- 本文抜粋

猫の「左右の眼の色が違う」症状とは
虹彩の色が左右で異なった状態になります
猫の目の色は、生まれたときにはキトンブルーという青みがかった色をしていますが、生後しばらくするとその猫固有の眼の色に変化します。
眼の色は一旦決まると基本的には変わらず、多くの場合は左右で同じ色をしています。
まれに生まれつき左右の眼の色が違うオッドアイという目の猫がいます。
白猫や毛色の薄い猫にみられることが多く、眼の色を決めるメラニン色素の量が左右で異なることによって起こり、黄色の眼と青色の眼であることがほとんどです。
先天性の場合は特に治療が必要な状態ではありません。
目の色は『虹彩』というヒトでいう黒目の部分の色によって決まります。
虹彩には瞳孔括約筋という筋肉が存在し、それが伸び縮みすることで瞳孔が大きく開いたり細く縮んだりし、外界の光が目の中に入る量を調節する「しぼり」の役割を果たしています。
この虹彩に炎症が起こると虹彩の色が変化して左右差が生じ、時には瞳孔の大きさにも左右差が現れます。
目に炎症が起こっている時には、目の痛みや充血なども起こり、目を細めたり涙目、目を気にする様子などが見られることがあります。
眼の色に変化がおこる病気の中には、進行すると緑内障や失明につながる可能性のある疾患も含まれますので、必ず病院を受診しましょう。
角膜が白く濁った状態になります
虹彩の色の変化ではなく、目の表面の角膜が何らかの原因で白く濁った状態になると目の色に左右差があるように見えることがあります。
角膜疾患の場合は目の痛みを伴っていることが多く、目の開きが小さくなったり、涙目、目ヤニ、目を気にする様子などが見られます。
眼の奥や前眼房に変化が現れます。
瞳孔の奥にある水晶体や、角膜と虹彩の間にある前眼房という部分に変化が現れ、眼の奥が白く曇って見えたり、眼の中が真っ赤に染まって見える、白~黄色っぽい貯留物が貯まって揺れているのが見えることがあります。
猫の「左右の眼の色が違う」症状の考えられる病気(原因)とは
ブドウ膜炎によって起こります。
虹彩はブドウ膜の一部です。
ブドウ膜には虹彩の他、水晶体の厚みを調整する毛様体、眼の奥(水晶体の奥)の内張をして血液供給を行う脈絡膜などが含まれます。
これらのどこかに炎症が起こった状態がブドウ膜炎で、症状として虹彩の色に変化が現れることが多くなります。

- 取り組む課題
A) 本文によると、オッドアイの猫の眼の色はほとんどの場合何色と何色か。
B) 本文の「虹彩には瞳孔括約筋という」で始まる段落を、主な事実を残して短く書き直すこと。
一覧は参照しなくてよい。

- 提供データ

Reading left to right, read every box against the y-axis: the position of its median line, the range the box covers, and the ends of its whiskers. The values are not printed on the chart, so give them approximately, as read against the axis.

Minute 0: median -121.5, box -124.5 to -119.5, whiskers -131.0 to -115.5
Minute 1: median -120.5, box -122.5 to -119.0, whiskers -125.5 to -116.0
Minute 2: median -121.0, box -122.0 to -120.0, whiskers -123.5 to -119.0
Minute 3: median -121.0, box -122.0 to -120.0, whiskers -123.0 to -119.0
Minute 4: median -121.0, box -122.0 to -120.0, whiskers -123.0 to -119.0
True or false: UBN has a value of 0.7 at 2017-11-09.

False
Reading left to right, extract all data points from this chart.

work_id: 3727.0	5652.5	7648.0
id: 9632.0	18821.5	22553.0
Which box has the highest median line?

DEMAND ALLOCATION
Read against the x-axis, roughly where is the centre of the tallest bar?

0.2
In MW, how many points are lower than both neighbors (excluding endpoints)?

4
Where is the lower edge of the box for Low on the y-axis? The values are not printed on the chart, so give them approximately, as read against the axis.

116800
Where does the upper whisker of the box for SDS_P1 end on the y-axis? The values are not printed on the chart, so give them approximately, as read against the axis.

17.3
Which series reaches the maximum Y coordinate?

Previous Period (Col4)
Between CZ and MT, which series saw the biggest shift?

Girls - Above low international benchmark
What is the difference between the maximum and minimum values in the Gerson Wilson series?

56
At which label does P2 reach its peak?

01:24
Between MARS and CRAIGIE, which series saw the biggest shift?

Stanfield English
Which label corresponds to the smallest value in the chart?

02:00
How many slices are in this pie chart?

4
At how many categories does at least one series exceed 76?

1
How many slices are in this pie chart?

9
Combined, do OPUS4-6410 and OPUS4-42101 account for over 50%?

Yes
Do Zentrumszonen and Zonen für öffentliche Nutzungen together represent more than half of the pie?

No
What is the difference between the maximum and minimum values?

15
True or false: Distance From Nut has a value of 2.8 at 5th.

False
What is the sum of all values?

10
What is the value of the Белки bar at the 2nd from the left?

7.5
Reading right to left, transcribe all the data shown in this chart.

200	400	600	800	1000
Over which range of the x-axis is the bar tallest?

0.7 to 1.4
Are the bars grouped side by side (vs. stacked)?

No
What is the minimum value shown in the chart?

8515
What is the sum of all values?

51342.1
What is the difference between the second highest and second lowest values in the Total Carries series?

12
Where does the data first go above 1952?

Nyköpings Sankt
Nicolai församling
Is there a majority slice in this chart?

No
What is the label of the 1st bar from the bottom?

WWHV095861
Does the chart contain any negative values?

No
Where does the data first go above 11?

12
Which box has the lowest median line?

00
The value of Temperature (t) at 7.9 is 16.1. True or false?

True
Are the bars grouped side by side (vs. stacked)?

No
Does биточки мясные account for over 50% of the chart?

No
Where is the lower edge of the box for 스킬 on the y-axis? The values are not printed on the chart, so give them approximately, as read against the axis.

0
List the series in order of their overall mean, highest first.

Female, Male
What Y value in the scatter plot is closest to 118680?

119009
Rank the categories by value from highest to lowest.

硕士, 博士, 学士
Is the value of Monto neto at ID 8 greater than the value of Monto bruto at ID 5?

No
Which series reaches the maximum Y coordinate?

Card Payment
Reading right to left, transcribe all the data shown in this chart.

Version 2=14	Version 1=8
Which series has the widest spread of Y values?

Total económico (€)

- 回答
A) 黄色と青色である。

B) 虹彩にある瞳孔括約筋が伸び縮みして瞳孔の大きさを変え、目に入る外界の光の量を調節する「しぼり」の役割を果たしている。